*DATA EXCERPTS*.

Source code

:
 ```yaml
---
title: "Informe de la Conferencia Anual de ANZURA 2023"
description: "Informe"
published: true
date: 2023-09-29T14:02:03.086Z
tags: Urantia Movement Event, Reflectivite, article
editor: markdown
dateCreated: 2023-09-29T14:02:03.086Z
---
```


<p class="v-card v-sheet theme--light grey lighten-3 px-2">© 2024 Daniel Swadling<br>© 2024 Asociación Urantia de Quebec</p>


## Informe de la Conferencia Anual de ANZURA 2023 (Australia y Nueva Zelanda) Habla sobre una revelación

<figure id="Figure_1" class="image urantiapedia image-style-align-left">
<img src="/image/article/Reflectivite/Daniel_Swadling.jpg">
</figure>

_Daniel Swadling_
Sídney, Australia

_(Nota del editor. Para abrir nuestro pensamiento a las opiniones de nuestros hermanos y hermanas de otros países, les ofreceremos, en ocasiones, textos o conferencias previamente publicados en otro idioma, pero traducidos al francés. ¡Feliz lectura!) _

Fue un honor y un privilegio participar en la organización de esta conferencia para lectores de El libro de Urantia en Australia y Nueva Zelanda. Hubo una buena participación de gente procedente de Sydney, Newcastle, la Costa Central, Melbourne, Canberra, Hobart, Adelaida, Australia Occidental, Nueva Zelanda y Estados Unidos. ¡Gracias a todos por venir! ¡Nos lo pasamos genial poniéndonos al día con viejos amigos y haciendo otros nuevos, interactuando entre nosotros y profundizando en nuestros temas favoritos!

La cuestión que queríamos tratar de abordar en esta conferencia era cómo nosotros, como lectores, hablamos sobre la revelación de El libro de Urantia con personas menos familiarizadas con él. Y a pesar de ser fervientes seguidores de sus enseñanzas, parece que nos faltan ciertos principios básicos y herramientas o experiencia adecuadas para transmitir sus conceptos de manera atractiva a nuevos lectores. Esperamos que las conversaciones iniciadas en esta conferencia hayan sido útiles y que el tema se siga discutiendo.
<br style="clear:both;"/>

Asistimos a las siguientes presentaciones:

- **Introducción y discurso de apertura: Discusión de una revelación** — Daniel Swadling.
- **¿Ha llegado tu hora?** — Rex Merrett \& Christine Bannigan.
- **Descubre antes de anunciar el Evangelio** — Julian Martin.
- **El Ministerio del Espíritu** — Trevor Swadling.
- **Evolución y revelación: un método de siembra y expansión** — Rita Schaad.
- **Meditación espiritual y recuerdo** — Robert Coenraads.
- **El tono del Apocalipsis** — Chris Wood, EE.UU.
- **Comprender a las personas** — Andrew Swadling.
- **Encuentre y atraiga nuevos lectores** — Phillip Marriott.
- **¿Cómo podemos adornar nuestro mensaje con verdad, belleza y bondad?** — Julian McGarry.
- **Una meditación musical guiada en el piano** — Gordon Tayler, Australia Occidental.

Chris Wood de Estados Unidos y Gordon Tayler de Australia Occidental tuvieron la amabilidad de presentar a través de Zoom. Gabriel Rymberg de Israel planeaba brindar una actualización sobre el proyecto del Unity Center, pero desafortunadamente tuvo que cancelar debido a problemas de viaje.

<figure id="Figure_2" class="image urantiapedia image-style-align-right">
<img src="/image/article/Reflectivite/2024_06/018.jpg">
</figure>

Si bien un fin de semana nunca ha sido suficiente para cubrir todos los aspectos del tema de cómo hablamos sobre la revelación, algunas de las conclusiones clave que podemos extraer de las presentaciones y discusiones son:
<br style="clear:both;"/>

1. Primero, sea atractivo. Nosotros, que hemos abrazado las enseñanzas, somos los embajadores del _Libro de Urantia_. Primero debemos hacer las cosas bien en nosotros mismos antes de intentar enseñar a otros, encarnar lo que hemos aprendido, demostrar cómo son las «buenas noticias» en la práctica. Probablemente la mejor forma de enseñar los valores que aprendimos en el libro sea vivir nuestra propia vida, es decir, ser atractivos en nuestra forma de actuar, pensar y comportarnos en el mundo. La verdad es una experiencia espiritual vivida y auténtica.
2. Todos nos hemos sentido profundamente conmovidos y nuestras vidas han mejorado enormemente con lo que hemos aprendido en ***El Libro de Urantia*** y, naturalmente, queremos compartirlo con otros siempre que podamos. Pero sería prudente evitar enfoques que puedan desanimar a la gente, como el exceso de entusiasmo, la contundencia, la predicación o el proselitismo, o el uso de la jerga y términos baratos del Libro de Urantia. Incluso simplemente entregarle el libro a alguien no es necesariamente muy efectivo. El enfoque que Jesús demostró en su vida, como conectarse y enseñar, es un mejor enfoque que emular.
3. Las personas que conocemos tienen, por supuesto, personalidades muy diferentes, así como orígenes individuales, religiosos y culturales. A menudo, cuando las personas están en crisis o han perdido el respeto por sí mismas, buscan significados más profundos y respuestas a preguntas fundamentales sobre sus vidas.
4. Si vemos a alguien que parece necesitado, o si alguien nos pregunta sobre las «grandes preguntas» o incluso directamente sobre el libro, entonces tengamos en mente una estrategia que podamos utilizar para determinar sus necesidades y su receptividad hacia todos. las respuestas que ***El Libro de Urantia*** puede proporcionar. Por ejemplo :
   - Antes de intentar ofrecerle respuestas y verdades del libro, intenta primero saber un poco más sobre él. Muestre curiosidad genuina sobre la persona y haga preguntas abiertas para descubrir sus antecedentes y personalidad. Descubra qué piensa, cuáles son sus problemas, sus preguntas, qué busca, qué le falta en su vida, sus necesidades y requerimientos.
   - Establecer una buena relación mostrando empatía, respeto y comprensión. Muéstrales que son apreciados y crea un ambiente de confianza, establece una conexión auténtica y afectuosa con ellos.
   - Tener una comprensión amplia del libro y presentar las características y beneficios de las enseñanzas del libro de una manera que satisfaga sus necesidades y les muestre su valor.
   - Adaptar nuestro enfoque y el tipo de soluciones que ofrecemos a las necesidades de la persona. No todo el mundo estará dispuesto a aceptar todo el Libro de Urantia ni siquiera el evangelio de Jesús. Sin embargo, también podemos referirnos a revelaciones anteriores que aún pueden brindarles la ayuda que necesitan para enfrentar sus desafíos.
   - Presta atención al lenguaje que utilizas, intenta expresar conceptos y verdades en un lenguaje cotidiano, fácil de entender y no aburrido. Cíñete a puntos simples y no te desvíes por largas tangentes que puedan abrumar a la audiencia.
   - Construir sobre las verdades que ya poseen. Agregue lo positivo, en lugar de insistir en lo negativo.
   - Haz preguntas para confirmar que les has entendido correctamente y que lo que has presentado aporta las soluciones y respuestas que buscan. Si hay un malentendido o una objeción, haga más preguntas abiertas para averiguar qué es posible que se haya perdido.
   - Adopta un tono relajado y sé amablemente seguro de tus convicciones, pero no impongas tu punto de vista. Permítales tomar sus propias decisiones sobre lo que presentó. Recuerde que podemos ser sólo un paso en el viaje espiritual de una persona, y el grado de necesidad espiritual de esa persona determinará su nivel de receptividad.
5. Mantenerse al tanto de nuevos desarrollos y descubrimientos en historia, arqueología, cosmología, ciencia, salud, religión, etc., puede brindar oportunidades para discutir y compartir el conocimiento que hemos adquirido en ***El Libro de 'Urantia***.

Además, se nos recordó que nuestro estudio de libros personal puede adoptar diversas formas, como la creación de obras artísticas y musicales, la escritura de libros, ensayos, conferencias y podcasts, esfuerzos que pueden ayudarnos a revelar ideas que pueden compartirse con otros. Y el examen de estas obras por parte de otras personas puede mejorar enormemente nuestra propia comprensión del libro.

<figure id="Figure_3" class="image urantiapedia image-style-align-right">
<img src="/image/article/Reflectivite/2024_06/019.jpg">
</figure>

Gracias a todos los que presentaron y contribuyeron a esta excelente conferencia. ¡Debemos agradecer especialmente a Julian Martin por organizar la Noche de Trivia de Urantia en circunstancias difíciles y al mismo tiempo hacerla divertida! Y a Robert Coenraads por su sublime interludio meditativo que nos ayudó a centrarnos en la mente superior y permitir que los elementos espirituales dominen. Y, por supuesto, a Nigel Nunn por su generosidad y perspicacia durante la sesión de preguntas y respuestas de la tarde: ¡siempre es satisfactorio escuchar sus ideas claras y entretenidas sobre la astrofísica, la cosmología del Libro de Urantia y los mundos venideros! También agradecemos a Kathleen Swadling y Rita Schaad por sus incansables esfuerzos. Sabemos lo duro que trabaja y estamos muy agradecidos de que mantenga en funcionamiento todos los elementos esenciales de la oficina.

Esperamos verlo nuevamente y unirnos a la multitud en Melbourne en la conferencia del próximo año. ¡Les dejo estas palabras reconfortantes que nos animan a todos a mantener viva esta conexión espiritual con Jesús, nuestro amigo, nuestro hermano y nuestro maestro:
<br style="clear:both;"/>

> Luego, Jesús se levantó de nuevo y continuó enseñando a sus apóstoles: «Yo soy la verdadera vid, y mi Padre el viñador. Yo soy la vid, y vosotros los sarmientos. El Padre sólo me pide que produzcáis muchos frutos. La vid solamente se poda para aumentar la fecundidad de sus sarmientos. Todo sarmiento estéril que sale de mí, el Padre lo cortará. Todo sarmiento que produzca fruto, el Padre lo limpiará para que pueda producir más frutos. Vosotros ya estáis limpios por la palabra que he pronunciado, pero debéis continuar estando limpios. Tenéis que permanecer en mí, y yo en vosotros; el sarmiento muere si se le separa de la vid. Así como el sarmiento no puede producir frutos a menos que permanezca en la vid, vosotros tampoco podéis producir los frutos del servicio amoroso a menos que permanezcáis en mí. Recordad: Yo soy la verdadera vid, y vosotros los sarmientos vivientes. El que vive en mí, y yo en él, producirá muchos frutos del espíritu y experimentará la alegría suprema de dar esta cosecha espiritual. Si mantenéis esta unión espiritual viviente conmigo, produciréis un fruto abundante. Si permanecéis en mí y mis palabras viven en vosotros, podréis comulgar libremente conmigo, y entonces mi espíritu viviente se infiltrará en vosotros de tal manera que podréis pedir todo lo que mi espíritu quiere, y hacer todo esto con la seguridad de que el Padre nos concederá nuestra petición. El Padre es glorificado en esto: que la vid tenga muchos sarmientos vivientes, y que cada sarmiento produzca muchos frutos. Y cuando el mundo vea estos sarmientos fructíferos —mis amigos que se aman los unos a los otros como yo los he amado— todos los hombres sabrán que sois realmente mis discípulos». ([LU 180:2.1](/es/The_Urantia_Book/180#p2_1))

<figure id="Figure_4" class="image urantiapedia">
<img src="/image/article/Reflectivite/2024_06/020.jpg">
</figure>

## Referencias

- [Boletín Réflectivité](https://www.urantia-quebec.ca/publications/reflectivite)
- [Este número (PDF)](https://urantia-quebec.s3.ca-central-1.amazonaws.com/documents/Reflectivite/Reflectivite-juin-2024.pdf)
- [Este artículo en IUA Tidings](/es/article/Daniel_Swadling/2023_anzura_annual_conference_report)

*WORK TO COMPLETE*.
Say, as a bare number, how many lines of the data hold the string "presentaciones".

*TASK RESULT*.
2